_What the task asks_
List each line of the data that holds the word "Nordic".

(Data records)
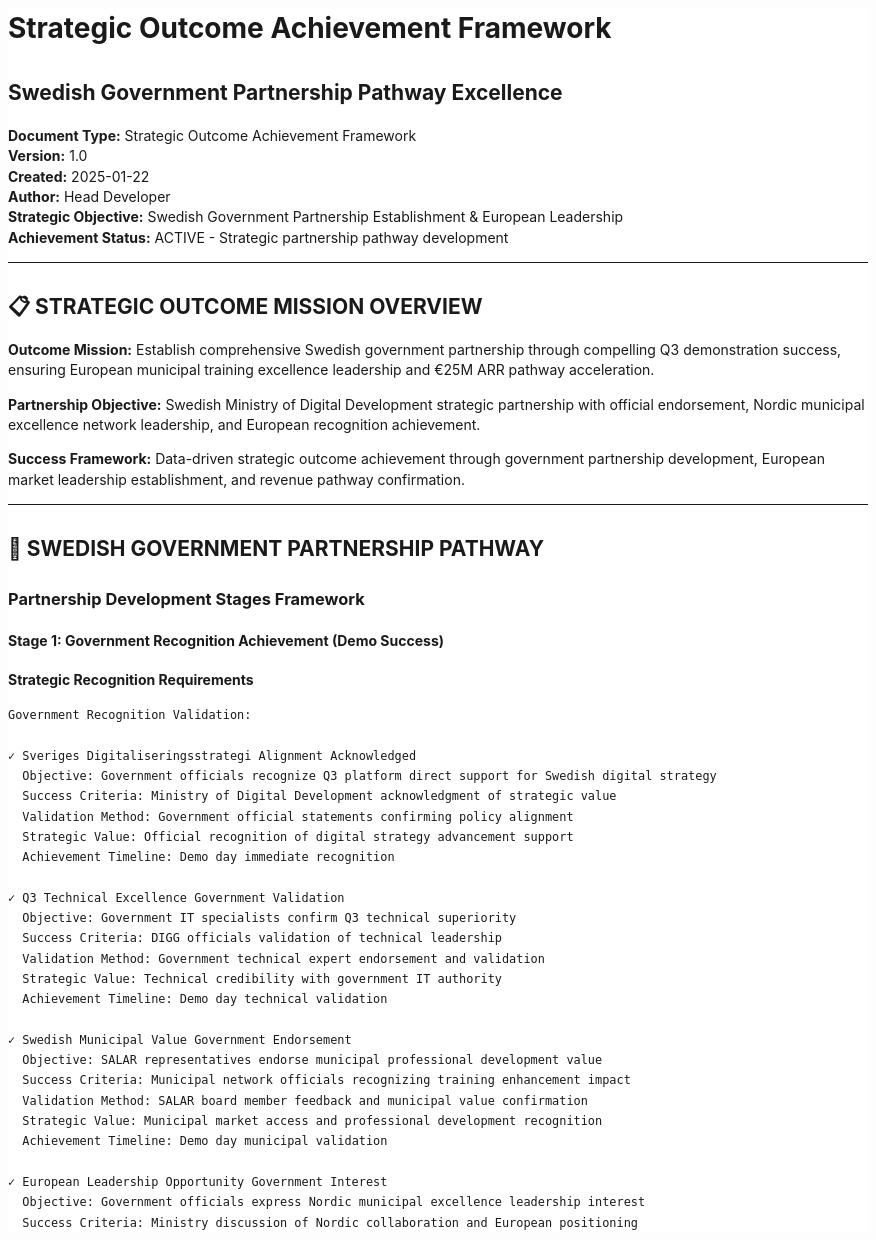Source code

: # Strategic Outcome Achievement Framework
## Swedish Government Partnership Pathway Excellence

**Document Type:** Strategic Outcome Achievement Framework  
**Version:** 1.0  
**Created:** 2025-01-22  
**Author:** Head Developer  
**Strategic Objective:** Swedish Government Partnership Establishment & European Leadership  
**Achievement Status:** ACTIVE - Strategic partnership pathway development

---

## 📋 STRATEGIC OUTCOME MISSION OVERVIEW

**Outcome Mission:** Establish comprehensive Swedish government partnership through compelling Q3 demonstration success, ensuring European municipal training excellence leadership and €25M ARR pathway acceleration.

**Partnership Objective:** Swedish Ministry of Digital Development strategic partnership with official endorsement, Nordic municipal excellence network leadership, and European recognition achievement.

**Success Framework:** Data-driven strategic outcome achievement through government partnership development, European market leadership establishment, and revenue pathway confirmation.

---

## 🎯 SWEDISH GOVERNMENT PARTNERSHIP PATHWAY

### **Partnership Development Stages Framework**

#### **Stage 1: Government Recognition Achievement (Demo Success)**

**Strategic Recognition Requirements**
```
Government Recognition Validation:

✓ Sveriges Digitaliseringsstrategi Alignment Acknowledged
  Objective: Government officials recognize Q3 platform direct support for Swedish digital strategy
  Success Criteria: Ministry of Digital Development acknowledgment of strategic value
  Validation Method: Government official statements confirming policy alignment
  Strategic Value: Official recognition of digital strategy advancement support
  Achievement Timeline: Demo day immediate recognition

✓ Q3 Technical Excellence Government Validation
  Objective: Government IT specialists confirm Q3 technical superiority
  Success Criteria: DIGG officials validation of technical leadership
  Validation Method: Government technical expert endorsement and validation
  Strategic Value: Technical credibility with government IT authority
  Achievement Timeline: Demo day technical validation

✓ Swedish Municipal Value Government Endorsement
  Objective: SALAR representatives endorse municipal professional development value
  Success Criteria: Municipal network officials recognizing training enhancement impact
  Validation Method: SALAR board member feedback and municipal value confirmation
  Strategic Value: Municipal market access and professional development recognition
  Achievement Timeline: Demo day municipal validation

✓ European Leadership Opportunity Government Interest
  Objective: Government officials express Nordic municipal excellence leadership interest
  Success Criteria: Ministry discussion of Nordic collaboration and European positioning
```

_Response area_
**Partnership Objective:** Swedish Ministry of Digital Development strategic partnership with official endorsement, Nordic municipal excellence network leadership, and European recognition achievement.
  Objective: Government officials express Nordic municipal excellence leadership interest
  Success Criteria: Ministry discussion of Nordic collaboration and European positioning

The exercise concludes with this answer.